EURUSD tumbled after the European Central Bank cut interest rates and its new president Mario Draghi warned Europe was heading into a mild recession before the end of the year. Euro then rebounded after news that Greece cancelled the referendum it was planning to hold on the bailout package. Investors were relieved to see one of the major uncertainties eliminated. EURUSD which had fallen to a US session low of 1.3853 bounced back up to 1.3853.
GBPUSD mirrored EURUSD movements and also see sawed to an early session high of 1.6039 then to a low of 1.5947 after the ECB rate cut then bounced back up to 1.6060 after the referendum cancellation.
The Canadian dollar gained against its US counterpart tracking gains in commodity prices particularly crude oil, which is Canada’s major export. After briefly weakening following the ECB rate cut, the loonie recovered very quickly to extend gains after risk appetite was firmed up when investors reacted positively to news that Greece has shelved referendum plans. Overall rising Canadian stocks markets boosted by advances in resource stocks helped market sentiment and lifted the Canadian dollar. USDCAD closed down at 1.0080.

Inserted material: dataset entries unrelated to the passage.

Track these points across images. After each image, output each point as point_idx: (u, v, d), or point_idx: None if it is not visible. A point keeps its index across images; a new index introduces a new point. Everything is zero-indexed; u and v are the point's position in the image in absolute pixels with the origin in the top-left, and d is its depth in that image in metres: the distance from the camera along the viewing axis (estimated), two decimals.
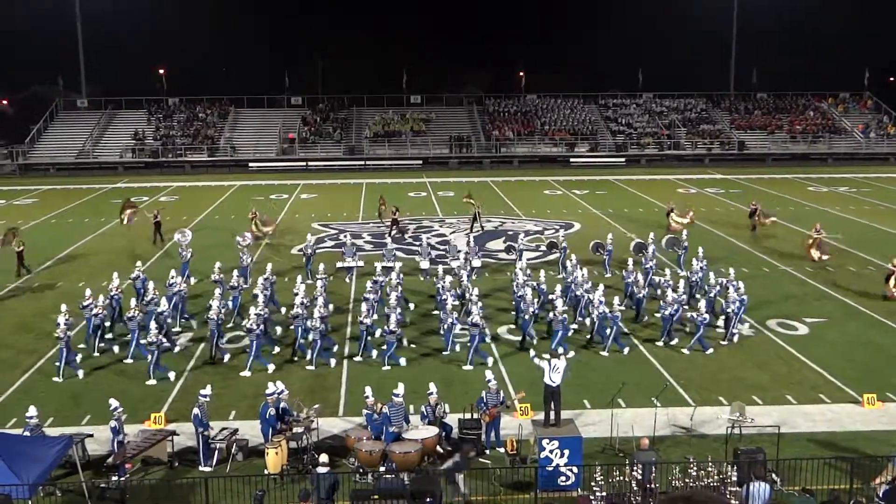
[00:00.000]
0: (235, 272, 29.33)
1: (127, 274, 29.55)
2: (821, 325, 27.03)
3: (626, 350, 24.59)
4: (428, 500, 15.33)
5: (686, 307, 26.09)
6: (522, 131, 76.42)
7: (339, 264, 33.12)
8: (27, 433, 17.36)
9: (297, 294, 26.02)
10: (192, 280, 31.60)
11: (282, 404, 18.87)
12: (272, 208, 47.38)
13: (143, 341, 23.60)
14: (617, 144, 75.38)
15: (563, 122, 77.97)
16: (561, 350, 21.34)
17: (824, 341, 25.67)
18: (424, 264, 32.81)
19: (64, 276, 34.30)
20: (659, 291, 27.75)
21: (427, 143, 75.14)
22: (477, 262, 32.83)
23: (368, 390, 19.03)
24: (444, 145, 74.91)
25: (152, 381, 22.70)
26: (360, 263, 32.85)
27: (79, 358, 23.75)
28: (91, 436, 18.69)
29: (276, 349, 24.86)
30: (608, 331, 24.59)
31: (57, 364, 23.21)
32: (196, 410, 18.20)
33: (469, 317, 24.13)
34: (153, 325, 23.38)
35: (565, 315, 24.61)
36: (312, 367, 23.52)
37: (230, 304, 27.47)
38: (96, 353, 24.61)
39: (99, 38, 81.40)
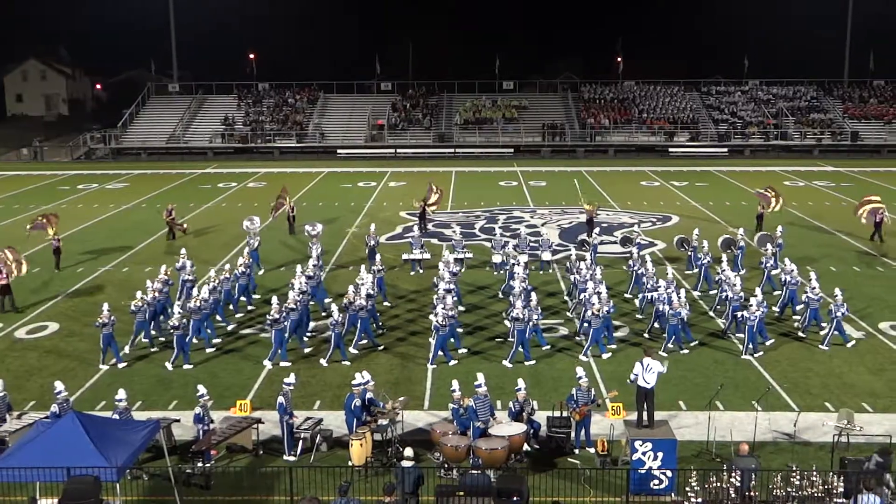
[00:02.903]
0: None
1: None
2: None
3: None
4: (514, 498, 15.30)
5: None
6: (619, 119, 75.48)
7: (405, 256, 33.23)
8: (116, 416, 17.99)
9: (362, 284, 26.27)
10: (262, 270, 32.68)
11: (368, 395, 19.10)
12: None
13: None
14: (719, 134, 73.75)
15: (662, 110, 76.71)
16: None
17: None
18: (523, 258, 32.85)
19: (152, 261, 35.37)
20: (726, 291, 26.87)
21: (519, 131, 74.89)
22: (547, 256, 32.65)
23: (455, 384, 19.09)
24: (537, 133, 74.54)
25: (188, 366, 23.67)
26: (427, 255, 32.99)
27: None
28: (178, 421, 19.27)
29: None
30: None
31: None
32: (280, 399, 18.56)
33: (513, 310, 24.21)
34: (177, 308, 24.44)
35: (682, 311, 24.30)
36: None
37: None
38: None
39: (190, 23, 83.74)
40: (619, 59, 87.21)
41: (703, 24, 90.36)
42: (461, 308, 26.93)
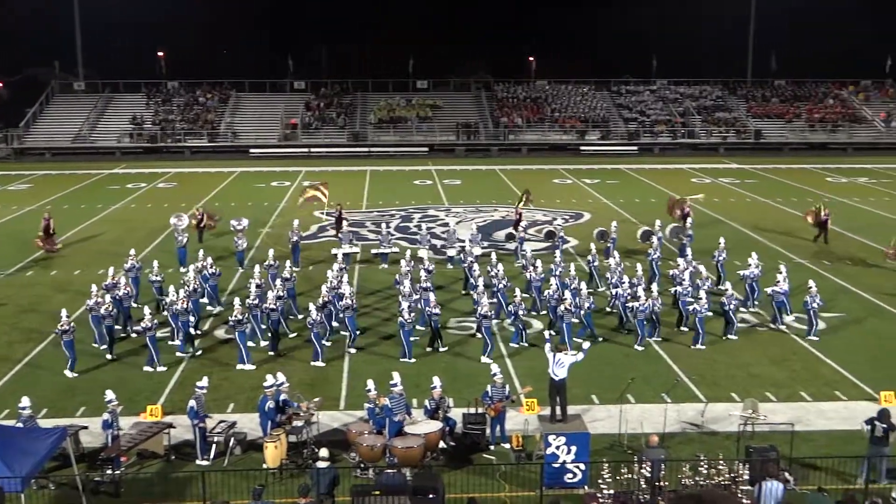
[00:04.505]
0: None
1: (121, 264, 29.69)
2: (838, 321, 26.95)
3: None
4: (430, 496, 15.36)
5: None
6: (532, 118, 76.29)
7: (334, 251, 33.47)
8: (20, 424, 17.42)
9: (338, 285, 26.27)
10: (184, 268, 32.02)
11: (282, 396, 18.92)
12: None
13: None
14: (629, 132, 75.18)
15: (573, 109, 77.83)
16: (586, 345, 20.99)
17: (841, 337, 25.63)
18: (477, 249, 33.34)
19: (58, 265, 34.38)
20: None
21: (433, 130, 75.06)
22: (478, 250, 33.01)
23: (371, 383, 19.06)
24: (451, 132, 74.83)
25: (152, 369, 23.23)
26: (356, 249, 33.35)
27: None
28: (85, 428, 18.74)
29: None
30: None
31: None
32: (192, 402, 18.23)
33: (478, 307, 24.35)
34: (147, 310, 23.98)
35: (651, 305, 24.82)
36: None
37: (210, 290, 28.28)
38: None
39: (96, 20, 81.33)
40: (531, 58, 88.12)
41: (612, 24, 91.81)
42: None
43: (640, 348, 24.53)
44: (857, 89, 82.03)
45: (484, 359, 23.57)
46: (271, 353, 24.26)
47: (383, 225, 35.88)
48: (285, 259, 31.65)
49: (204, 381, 19.09)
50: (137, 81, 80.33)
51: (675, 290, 26.86)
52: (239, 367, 23.18)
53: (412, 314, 24.15)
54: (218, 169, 62.12)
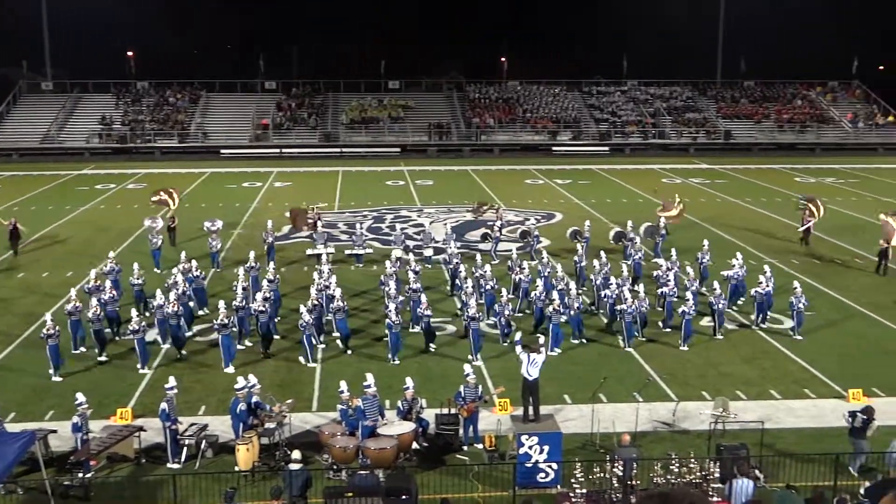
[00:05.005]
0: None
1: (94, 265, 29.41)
2: (807, 320, 27.19)
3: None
4: (403, 497, 15.34)
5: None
6: (504, 119, 76.42)
7: (308, 251, 33.47)
8: None
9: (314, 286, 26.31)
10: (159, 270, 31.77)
11: (254, 398, 18.80)
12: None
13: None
14: (601, 133, 75.50)
15: (545, 110, 78.04)
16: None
17: (810, 335, 25.87)
18: (427, 252, 33.54)
19: (26, 266, 33.97)
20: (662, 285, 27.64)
21: (405, 131, 74.98)
22: (453, 248, 33.03)
23: (343, 385, 19.01)
24: (423, 132, 74.79)
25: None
26: (331, 250, 33.34)
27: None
28: (54, 431, 18.54)
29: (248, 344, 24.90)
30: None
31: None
32: (163, 405, 18.09)
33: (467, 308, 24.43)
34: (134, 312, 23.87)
35: (637, 306, 24.95)
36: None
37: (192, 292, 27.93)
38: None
39: (64, 19, 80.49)
40: (503, 59, 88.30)
41: (583, 25, 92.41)
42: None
43: (629, 349, 24.63)
44: (824, 90, 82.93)
45: (471, 357, 23.56)
46: (260, 353, 24.21)
47: (357, 225, 35.95)
48: (266, 261, 31.54)
49: (171, 382, 18.82)
50: (106, 81, 79.52)
51: (662, 292, 27.03)
52: (227, 371, 23.03)
53: (399, 315, 24.09)
54: (188, 170, 61.66)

The yen weakened against most major counterparts including the euro, dollar, pound and Australian dollar as risk appetite lessened desire for the safe haven Japanese currency. Euro gained 1.4 percent in US session. EURJPY opened in New York at 106.56 and advanced to a high of 108.05 after news of the Greek referendum cancellation. This means Greece will receive its next aid tranche from the IMF/EU before it runs out of money in December. The dollar slightly advanced against yen as risk appetite improved, with USDJPY moving up to 78.09 from the 78.00 open price.